Exercise prompt: Copying nothing before it, reproduce the line that holds "left knee: (309, 307)" and every line after it in the data, exactly.

Per-instance keypoint data:

====================

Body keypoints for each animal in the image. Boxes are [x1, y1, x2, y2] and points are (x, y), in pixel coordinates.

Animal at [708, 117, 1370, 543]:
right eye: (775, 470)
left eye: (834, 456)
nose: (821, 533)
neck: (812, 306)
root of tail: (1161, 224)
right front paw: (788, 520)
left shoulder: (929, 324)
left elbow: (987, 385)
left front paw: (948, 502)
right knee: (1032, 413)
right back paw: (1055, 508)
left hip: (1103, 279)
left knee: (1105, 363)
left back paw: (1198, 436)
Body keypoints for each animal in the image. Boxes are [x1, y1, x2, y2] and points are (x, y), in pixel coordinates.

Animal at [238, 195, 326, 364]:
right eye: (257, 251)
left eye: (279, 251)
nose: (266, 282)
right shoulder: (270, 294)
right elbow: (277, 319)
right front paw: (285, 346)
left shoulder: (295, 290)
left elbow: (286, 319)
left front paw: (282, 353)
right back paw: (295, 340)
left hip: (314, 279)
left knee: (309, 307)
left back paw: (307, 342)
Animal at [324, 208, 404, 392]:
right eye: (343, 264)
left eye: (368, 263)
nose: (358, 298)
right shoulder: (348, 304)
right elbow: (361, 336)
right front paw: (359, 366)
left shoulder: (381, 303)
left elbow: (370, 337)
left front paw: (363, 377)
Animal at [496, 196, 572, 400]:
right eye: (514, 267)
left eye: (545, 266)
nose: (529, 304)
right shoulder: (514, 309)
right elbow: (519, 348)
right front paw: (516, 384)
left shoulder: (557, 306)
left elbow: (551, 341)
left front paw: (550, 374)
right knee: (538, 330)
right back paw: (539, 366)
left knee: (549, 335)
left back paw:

====================

Output:
left knee: (309, 307)
left back paw: (307, 342)
Animal at [324, 208, 404, 392]:
right eye: (343, 264)
left eye: (368, 263)
nose: (358, 298)
right shoulder: (348, 304)
right elbow: (361, 336)
right front paw: (359, 366)
left shoulder: (381, 303)
left elbow: (370, 337)
left front paw: (363, 377)
Animal at [496, 196, 572, 400]:
right eye: (514, 267)
left eye: (545, 266)
nose: (529, 304)
right shoulder: (514, 309)
right elbow: (519, 348)
right front paw: (516, 384)
left shoulder: (557, 306)
left elbow: (551, 341)
left front paw: (550, 374)
right knee: (538, 330)
right back paw: (539, 366)
left knee: (549, 335)
left back paw:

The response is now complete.